観音寺の土塀

東京都台東区は谷中のいつもの散歩コースに、「観音寺の土塀」という瓦屋根の付いた古い塀があります。谷中界隈の散策スポットの一つになっており、様々なウェブやブログでも紹介されています。
でもそのほとんどが少しだけ説明不足なので、ちょっとだけ補足しておきます。
谷中の観音寺にある塀は、正式には「練り塀(ねりべい)」と言います。瓦と粘土を交互に積み重ねて造った塀の事で、徳川時代の大名の邸宅や寺院などに多く造られたようです。別名は「土塀」とも言いますからけして間違いではないのですが、本来は「観音寺の練り塀」と云う訳なのです。

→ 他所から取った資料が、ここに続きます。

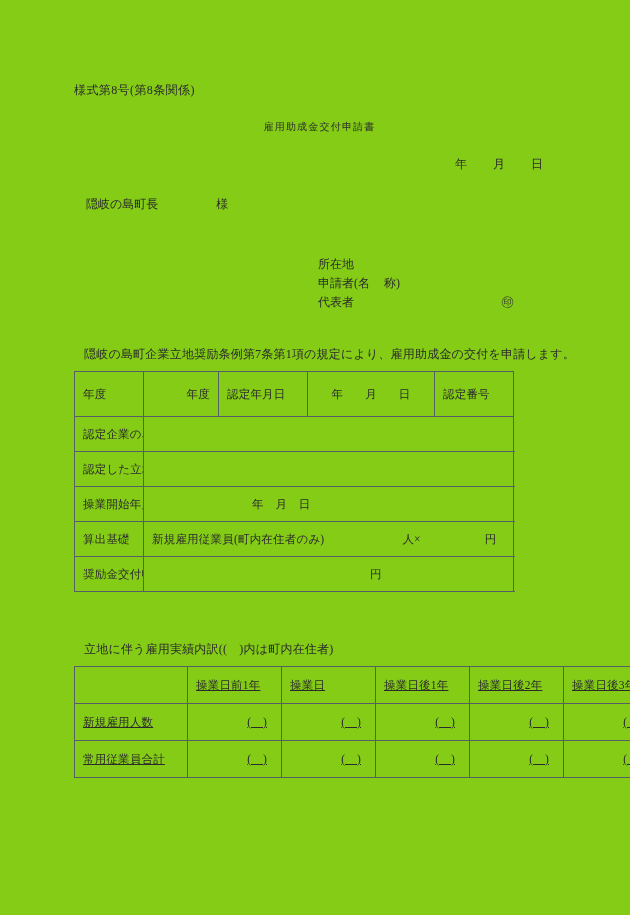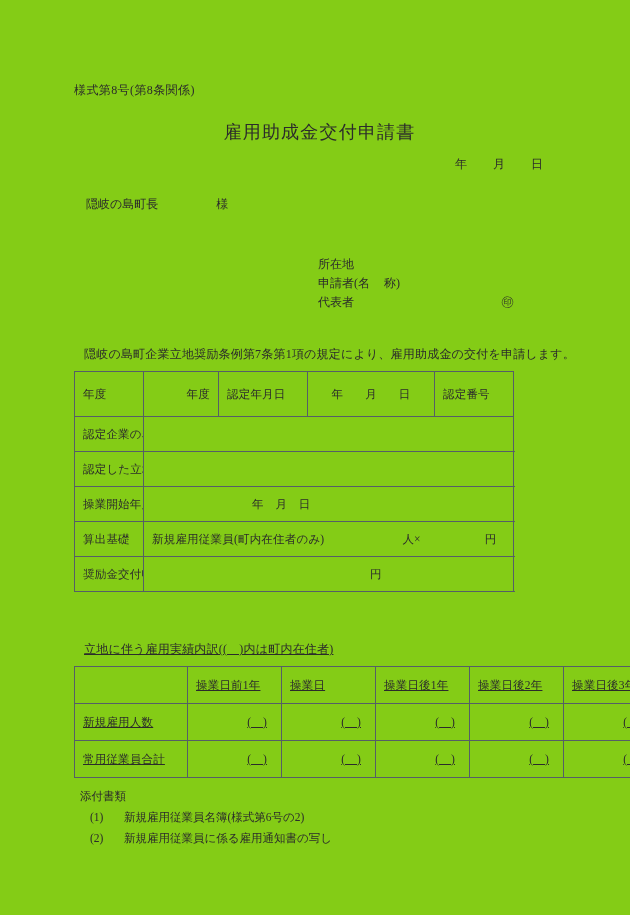--- a/index.html
+++ b/index.html
@@ -28,21 +28,21 @@
     letter-spacing: 0.4px;
     white-space: nowrap;
   }
 
   .doc-title {
     position: absolute;
     left: 0;
     top: 120px;
     width: 615px;
     text-align: center;
-    font-size: 18px;
+    font-size: 10px;
     letter-spacing: 1.2px;
     padding-left: 24px;
     box-sizing: border-box;
     white-space: nowrap;
   }
 
   .date-line {
     position: absolute;
     left: 455px;
     top: 156px;
@@ -125,21 +125,20 @@
   .spacer-xl { display: inline-block; width: 78px; }
 
   
   .breakdown-title {
     position: absolute;
     left: 84px;
     top: 641px;
     font-size: 12px;
     letter-spacing: 0.2px;
     white-space: nowrap;
-    text-decoration: underline;
   }
 
   
   #table-breakdown {
     left: 74px;
     top: 666px;
     width: 482px;
   }
   #table-breakdown td { height: 36px; text-decoration: underline; }
   #table-breakdown .b-label { width: 96px; text-align: left; }
@@ -254,23 +253,14 @@
       <td class="b-label b-head">常用従業員合計</td>
       <td class="b-col b-data">(　)</td>
       <td class="b-col b-data">(　)</td>
       <td class="b-col b-data">(　)</td>
       <td class="b-col b-data">(　)</td>
       <td class="b-col b-data">(　)</td>
     </tr>
   </tbody>
     </table>
 
-  <div class="attachments">
-    <div class="att-title">添付書類</div>
-    <div class="att-item">
-      <span class="att-num">(1)</span><span>新規雇用従業員名簿(様式第6号の2)</span>
-    </div>
-    <div class="att-item">
-      <span class="att-num">(2)</span><span>新規雇用従業員に係る雇用通知書の写し</span>
-    </div>
-  </div>
 
 </div>
 
 </body></html>

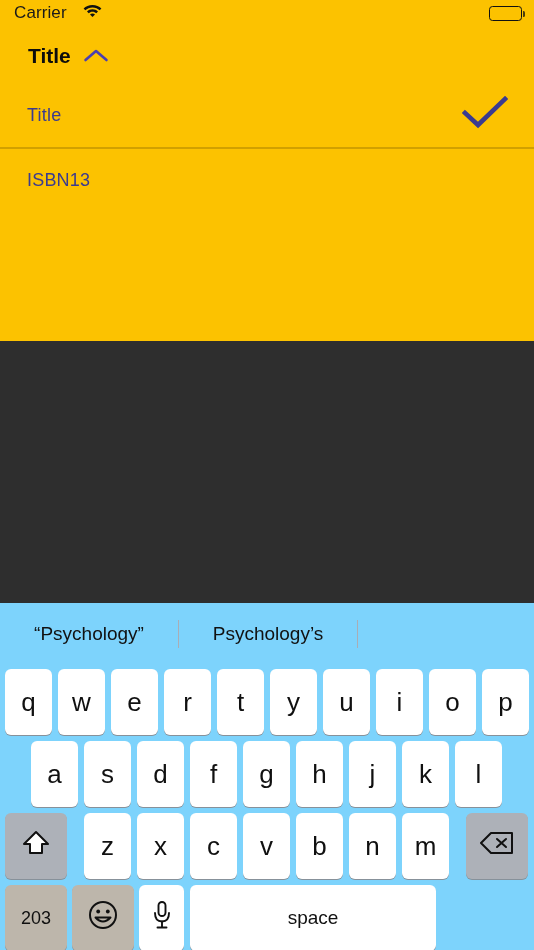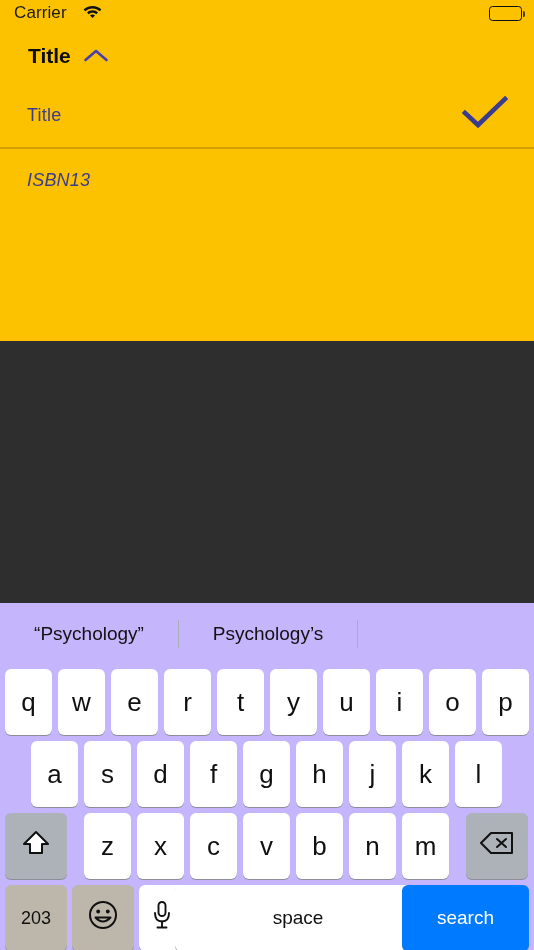--- a/index.html
+++ b/index.html
@@ -15,21 +15,21 @@
   .app-top {
     position: absolute; left: 0; top: 0; width: 534px; height: 341px;
     background: #fcc200;
   }
 
   
   .statusbar {
     position: absolute; left: 0; top: 0; width: 534px; height: 28px;
     display: flex; align-items: center;
   }
-  .sb-left { position: absolute; left: 14px; top: 3px; display: flex; align-items: center; gap: 16px; }
+  .sb-left { position: absolute; left: 14px; top: 3px; display: flex; gap: 16px; }
   .sb-carrier { font-size: 17px; color: #1a1a1a; font-weight: 400; letter-spacing: .1px; }
   .sb-center { position: absolute; left: 0; right: 0; top: 3px; text-align: center;
                font-size: 17px; font-weight: 700; color: #111; letter-spacing: .2px; }
   .sb-right { position: absolute; right: 12px; top: 6px; display: flex; align-items: center; }
 
   .batt { width: 33px; height: 15px; border: 1.6px solid #111; border-radius: 3.5px;
           position: relative; padding: 1.6px; }
   .batt::after { content:""; position:absolute; right:-4px; top:4.2px; width:2.4px; height:6px;
                  background:#111; border-radius:0 1.5px 1.5px 0; opacity:.75; }
   .batt-fill { width: 100%; height: 100%; background: #111; border-radius: 1.5px; }
@@ -49,34 +49,34 @@
   .search-text { font-size: 17px; color: #5c49c8; letter-spacing: .1px; }
   .caret { display:inline-block; width: 2px; height: 21px; background: #6c59d8; margin-left: 1px; }
 
   
   .list { position: absolute; left: 0; top: 84px; width: 534px; }
   .list-row {
     position: relative; height: 64.5px; width: 534px;
     display: flex; align-items: center;
     border-bottom: 2px solid #d1a000;
   }
-  .list-row:last-child { border-bottom: none; font-style: italic; }
+  .list-row:last-child { border-bottom: none; }
   .row-label { margin-left: 27px; font-size: 18px; color: #3b3b8f; letter-spacing: .2px; }
   .row-check { position: absolute; right: 26px; top: 50%; transform: translateY(-50%); }
 
   
   .dark-gap {
     position: absolute; left: 0; top: 341px; width: 534px; height: 262px;
     background: #2e2e2e;
   }
 
   
   .keyboard {
     position: absolute; left: 0; top: 603px; width: 534px; height: 347px;
-    background: #c4b5fd;
+    background: #7dd3fc;
   }
   .suggestbar {
     position: relative; width: 534px; height: 62px;
     display: flex; align-items: center;
   }
   .sugg {
     position: absolute; top: 0; height: 62px;
     display: flex; align-items: center; justify-content: center;
     font-size: 19px; color: #111;
   }
@@ -229,18 +229,17 @@
       <div class="key" style="left:139px;width:45px;">
         <span>
           <svg width="22" height="30" viewBox="0 0 22 30">
             <rect x="7.5" y="2" width="7" height="14" rx="3.5" fill="none" stroke="#111" stroke-width="1.9"></rect>
             <path d="M4 13 C4 19 7.2 21.5 11 21.5 C14.8 21.5 18 19 18 13" fill="none" stroke="#111" stroke-width="1.9" stroke-linecap="round"></path>
             <path d="M11 21.5 L11 27" stroke="#111" stroke-width="1.9" stroke-linecap="round"></path>
             <path d="M6.5 27.5 L15.5 27.5" stroke="#111" stroke-width="1.9" stroke-linecap="round"></path>
           </svg>
         </span>
       </div>
-      <div class="key space" style="left:175px;width:246px;text-align:center;">space</div>
-      <div class="key blue search-lbl" style="left:402px;width:127px;">search</div>
+      <div class="key space" style="left:190px;width:246px;text-align:center;">space</div>
     </div>
 
   </div>
 </div>
 
 </body></html>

因みに“築地塀(ついじべい)”とは、板(木板や瓦とか薄い板状の石とか)を土で塗り固めた表面に白漆喰を塗って瓦屋根をのせたものを言います。さらに、安土桃山時代以降の城郭(敵の侵攻を阻むための設備)から使用されたもので、その塀を使えることができるのは身分の高い「五位(ごい)」以上に限るのです。
築地塀の種類の中には「筋塀(すじべい)」といって白色の横筋(よこすじ)を刻んだ塀があり、それが一般的には築地塀と黙認されているみたいです。↓参考写真です。

練り塀も築地塀も、旧来の木板塀では衝撃に弱いため、鉄砲とか槍で攻撃された時の防御のために厚く造られているようです。